= Network flow problem =

Class of computational problems

In combinatorial optimization, network flow problems are a class of computational problems in which the input is a flow network (a graph with numerical capacities on its edges), and the goal is to construct a flow, numerical values on each edge that respect the capacity constraints and that have incoming flow equal to outgoing flow at all vertices except for certain designated terminals.

Specific types of network flow problems include:
- The maximum flow problem, in which the goal is to maximize the total amount of flow out of the source terminals and into the sink terminals
- The minimum-cost flow problem, in which the edges have costs as well as capacities and the goal is to achieve a given amount of flow (or a maximum flow) that has the minimum possible cost
- The multi-commodity flow problem, in which one must construct multiple flows for different commodities whose total flow amounts together respect the capacities
- Nowhere-zero flow, a type of flow studied in combinatorics in which the flow amounts are restricted to a finite set of nonzero values

The max-flow min-cut theorem equates the value of a maximum flow to the value of a minimum cut, a partition of the vertices of the flow network that minimizes the total capacity of edges crossing from one side of the partition to the other. Approximate max-flow min-cut theorems provide an extension of this result to multi-commodity flow problems. The Gomory–Hu tree of an undirected flow network provides a concise representation of all minimum cuts between different pairs of terminal vertices.

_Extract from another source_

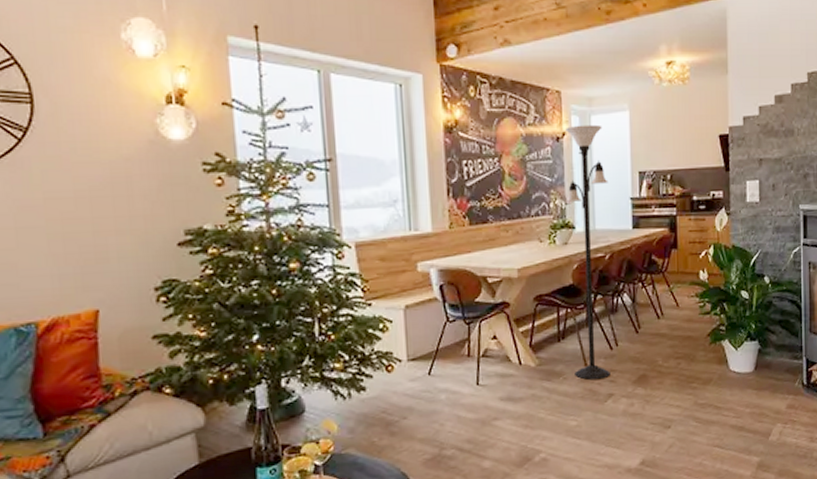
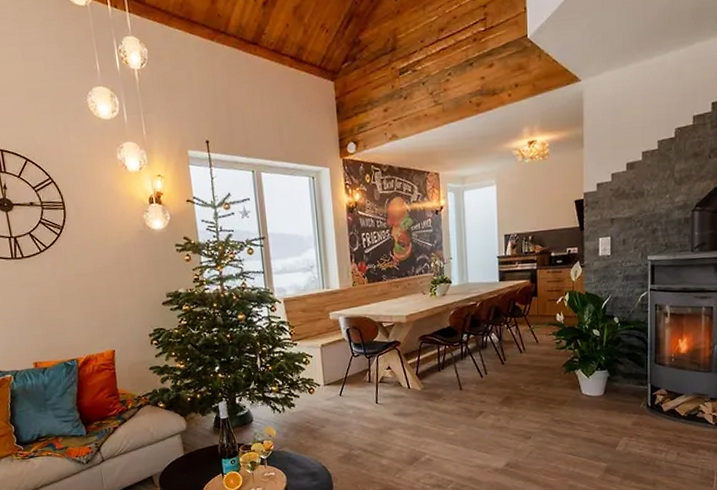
floor lamp: present [565,124,610,380] -> none [443,198,481,401]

Algorithms for constructing flows include
- Dinic's algorithm, a strongly polynomial algorithm for maximum flow
- The Edmonds–Karp algorithm, a faster strongly polynomial algorithm for maximum flow
- The Ford–Fulkerson algorithm, a greedy algorithm for maximum flow that is not in general strongly polynomial
- The network simplex algorithm, a method based on linear programming but specialized for network flow
- The out-of-kilter algorithm for minimum-cost flow
- The push–relabel maximum flow algorithm, one of the most efficient known techniques for maximum flow

Otherwise the problem can be formulated as a more conventional linear program or similar and solved using a general purpose optimization solver.